• _Task description_
From the data below, copy exactly the lines that lie between the one holding "ring mcp: (210, 453)" and the one holding "thumb cmc: (397, 501)", including both, and nothing more.
START Task input
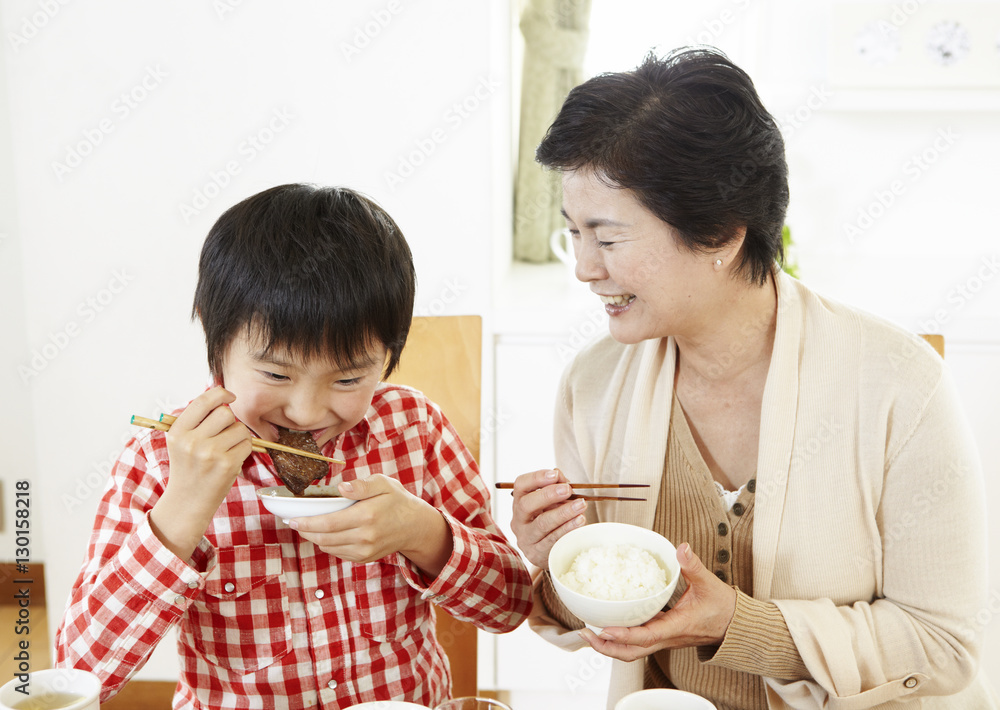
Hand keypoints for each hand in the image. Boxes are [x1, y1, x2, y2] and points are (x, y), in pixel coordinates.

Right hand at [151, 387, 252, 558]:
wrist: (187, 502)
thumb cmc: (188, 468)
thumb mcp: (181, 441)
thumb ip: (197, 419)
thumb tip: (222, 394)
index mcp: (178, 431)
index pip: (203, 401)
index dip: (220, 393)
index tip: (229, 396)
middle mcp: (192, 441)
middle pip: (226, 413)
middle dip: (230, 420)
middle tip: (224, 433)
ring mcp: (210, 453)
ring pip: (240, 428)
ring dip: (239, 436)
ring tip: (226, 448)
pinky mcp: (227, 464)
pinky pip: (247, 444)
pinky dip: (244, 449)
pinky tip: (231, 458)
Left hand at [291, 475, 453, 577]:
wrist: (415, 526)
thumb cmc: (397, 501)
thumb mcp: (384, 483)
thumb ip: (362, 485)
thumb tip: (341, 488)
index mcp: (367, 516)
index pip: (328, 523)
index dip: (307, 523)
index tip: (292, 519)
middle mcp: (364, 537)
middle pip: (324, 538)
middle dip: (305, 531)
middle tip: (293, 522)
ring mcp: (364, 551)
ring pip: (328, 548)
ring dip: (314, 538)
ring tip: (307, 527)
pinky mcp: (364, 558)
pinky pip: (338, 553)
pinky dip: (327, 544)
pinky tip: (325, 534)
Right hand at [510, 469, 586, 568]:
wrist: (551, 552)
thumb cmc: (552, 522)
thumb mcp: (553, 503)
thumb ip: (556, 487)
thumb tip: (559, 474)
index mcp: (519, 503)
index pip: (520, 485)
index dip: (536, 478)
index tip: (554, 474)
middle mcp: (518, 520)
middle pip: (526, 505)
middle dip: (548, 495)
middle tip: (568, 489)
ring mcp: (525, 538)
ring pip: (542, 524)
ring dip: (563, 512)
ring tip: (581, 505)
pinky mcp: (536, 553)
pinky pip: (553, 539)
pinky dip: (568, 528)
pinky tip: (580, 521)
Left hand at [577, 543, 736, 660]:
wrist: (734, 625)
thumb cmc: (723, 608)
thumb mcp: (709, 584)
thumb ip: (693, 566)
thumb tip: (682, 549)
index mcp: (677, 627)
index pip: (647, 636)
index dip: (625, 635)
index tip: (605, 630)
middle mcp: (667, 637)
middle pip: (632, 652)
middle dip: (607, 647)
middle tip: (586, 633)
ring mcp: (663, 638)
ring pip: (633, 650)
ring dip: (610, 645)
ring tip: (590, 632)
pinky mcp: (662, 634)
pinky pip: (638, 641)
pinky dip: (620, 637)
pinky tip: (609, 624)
END Task input
• _Completed task_
ring mcp: (210, 453)
ring pip: (240, 428)
ring dip: (239, 436)
ring tip: (226, 448)
pinky mcp: (227, 464)
pinky pip: (247, 444)
pinky dip: (244, 449)
pinky tip: (231, 458)
Left hand at [291, 475, 453, 577]:
wrist: (415, 526)
thumb cmc: (397, 501)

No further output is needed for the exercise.